Erst wenn wir den Schritt wagen unsere Schwächen, Zweifel und Unsicherheit ehrlich und offen zuzugeben, werden wir unsere Masken abnehmen. Und erst dann entsteht wahre Intimität, Nähe und Vertrautheit. Für mich!
Wenn mir eine Frau den ganzen Abend erzählt, wie eigenständig sie ist, was sie alles erreicht hat und wie perfekt ihr Leben ist, landen wir metaphorisch gesehen, vielleicht am Ende des Abends im Bett. Doch das Gefühl, diesen Menschen zu kennen, das Gefühl, ihr nahe und verbunden zu sein, werde ich nicht haben.
Ähnlich wird es ihr ergehen. Vielleicht geht sie mit mir ins Bett. Weil ich interessant bin, weil wir Spaß haben oder weil sie Lust darauf hat. Doch mache ich mich nicht verletzlich, wird es kaum eine emotionale Bindung geben.

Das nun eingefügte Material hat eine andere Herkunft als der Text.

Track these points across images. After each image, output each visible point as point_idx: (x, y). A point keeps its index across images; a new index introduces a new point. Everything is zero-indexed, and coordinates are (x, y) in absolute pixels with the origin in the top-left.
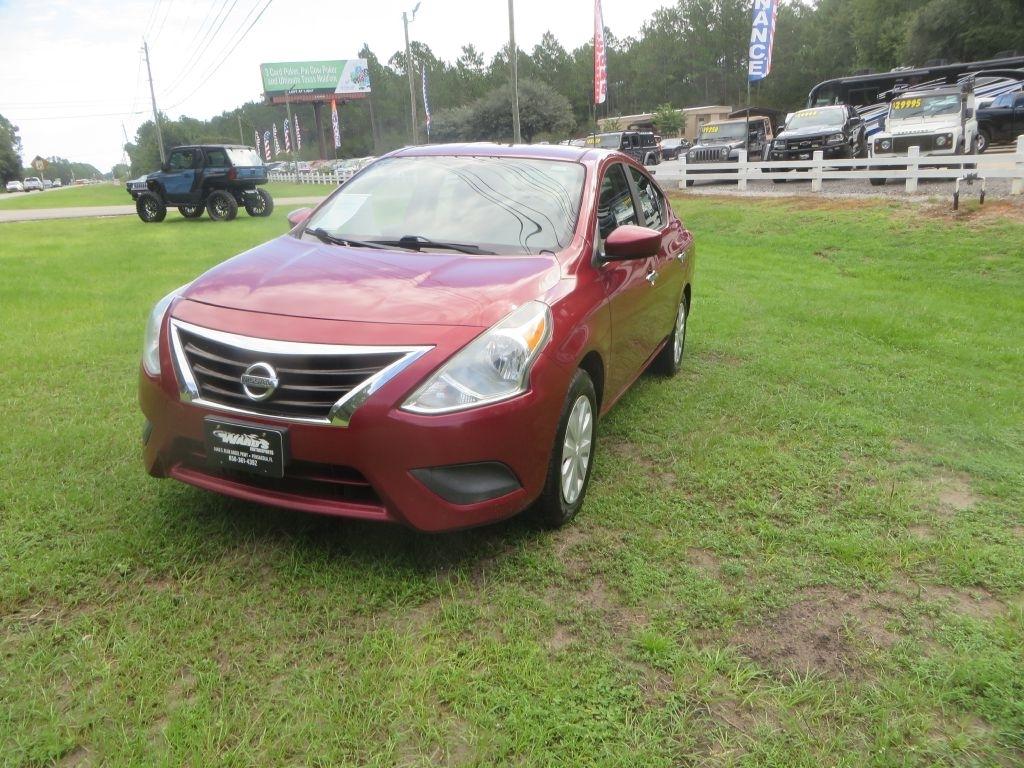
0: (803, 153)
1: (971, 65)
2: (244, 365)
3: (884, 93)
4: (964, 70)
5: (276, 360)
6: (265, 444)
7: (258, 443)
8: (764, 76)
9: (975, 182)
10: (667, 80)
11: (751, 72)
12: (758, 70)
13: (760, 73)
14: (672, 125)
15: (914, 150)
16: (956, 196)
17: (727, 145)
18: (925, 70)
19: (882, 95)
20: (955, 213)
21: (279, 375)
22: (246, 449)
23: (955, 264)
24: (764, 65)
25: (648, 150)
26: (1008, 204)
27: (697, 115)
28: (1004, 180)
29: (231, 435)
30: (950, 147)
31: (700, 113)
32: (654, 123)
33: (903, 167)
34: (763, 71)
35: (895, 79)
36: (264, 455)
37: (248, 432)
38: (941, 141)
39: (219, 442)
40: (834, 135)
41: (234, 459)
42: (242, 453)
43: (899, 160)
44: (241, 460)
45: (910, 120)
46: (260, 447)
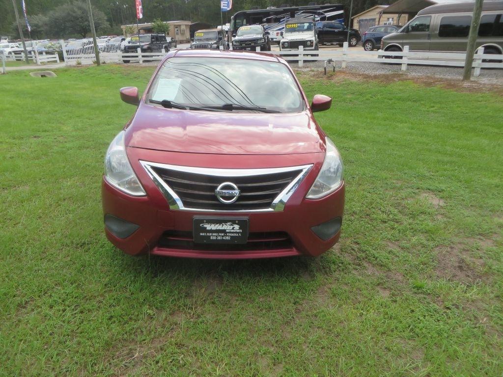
0: (248, 47)
1: (300, 7)
2: (215, 185)
3: (265, 19)
4: (297, 10)
5: (236, 180)
6: (237, 227)
7: (232, 227)
8: (228, 9)
9: (331, 63)
10: (153, 6)
11: (222, 7)
12: (226, 6)
13: (226, 8)
14: (163, 30)
15: (301, 47)
16: (325, 69)
17: (210, 43)
18: (281, 9)
19: (265, 20)
20: (326, 76)
21: (239, 188)
22: (224, 231)
23: (337, 99)
24: (228, 4)
25: (163, 44)
26: (344, 72)
27: (174, 25)
28: (338, 61)
29: (213, 225)
30: (312, 46)
31: (176, 24)
32: (153, 28)
33: (297, 55)
34: (228, 7)
35: (269, 12)
36: (236, 233)
37: (226, 222)
38: (309, 43)
39: (205, 230)
40: (261, 39)
41: (215, 238)
42: (220, 234)
43: (293, 52)
44: (219, 238)
45: (294, 34)
46: (233, 229)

Verstehe Verletzlichkeit jedoch nicht falsch. Anderen die Ohren voll zu heulen und ihnen deine Probleme vor die Füße zu kotzen, ist keine Verletzlichkeit. Dich andauernd zu beschweren, weil dein Leben nicht wie in einem Disney-Märchen verläuft und vieles Mist ist, ist Opferdasein. Kenn sicher viele zu genüge.
Zwischen Opferdasein und Verletzlichkeit gibt es aber einen großen Unterschied.
Das Opfer belügt sich selbst, nörgelt, will Mitleid und hat nicht vor, etwas zu ändern. Bedauerlicherweise lernen wie immer mehr Menschen mit diesen Fähigkeiten kennen. Aber ein Mensch, der sich verletzlich macht, ist sich seinen Schwächen bewusst, akzeptiert diese und übernimmt dafür Verantwortung.
Je schwerer es dir fällt, dich verletzlich zu zeigen, desto größer ist deine Unsicherheit und deine Furcht, von anderen verurteilt zu werden und nicht in Ordnung zu sein. Doch in dem Augenblick, wo du dich verletzlich machst, schwindet gleichermaßen auch diese Furcht.
Verletzlichkeit ist keine Schwäche, sondern ein Ausdruck von etwas sehr Kostbarem, so wie feine Glas-Skulpturen. Oder sieh Dir die Mohnblumen an. Sie sind so verletzlich, dass - obwohl sie in kämpferischem Rot strahlen – sie sofort verblühen, wenn man sie pflückt. Dieses Zarte und Kostbare in uns wird gerne mal überspielt mit Tönen, die viel zu laut sind und Worten, die viel zu grob sind.
Es kann daher nicht schaden, ab und an rosa Kleidung (symbolisch) zu tragen. Dies signalisiert Zartheit.
Ich bin verletzlich und Frage in die Runde, wann fängst du / ihr an, dich / euch verletzlich zu zeigen?
p.s. Eine bitte an die Admins. Es wäre schön, wenn ihr es schaffen würdet, Kommentare die nicht zum Thema gehören, Anfeindungen weil eben anderer Meinung, (traurig das man dies inzwischen erwähnen muss), gleich zu unterbinden. Danke an dieser Stelle.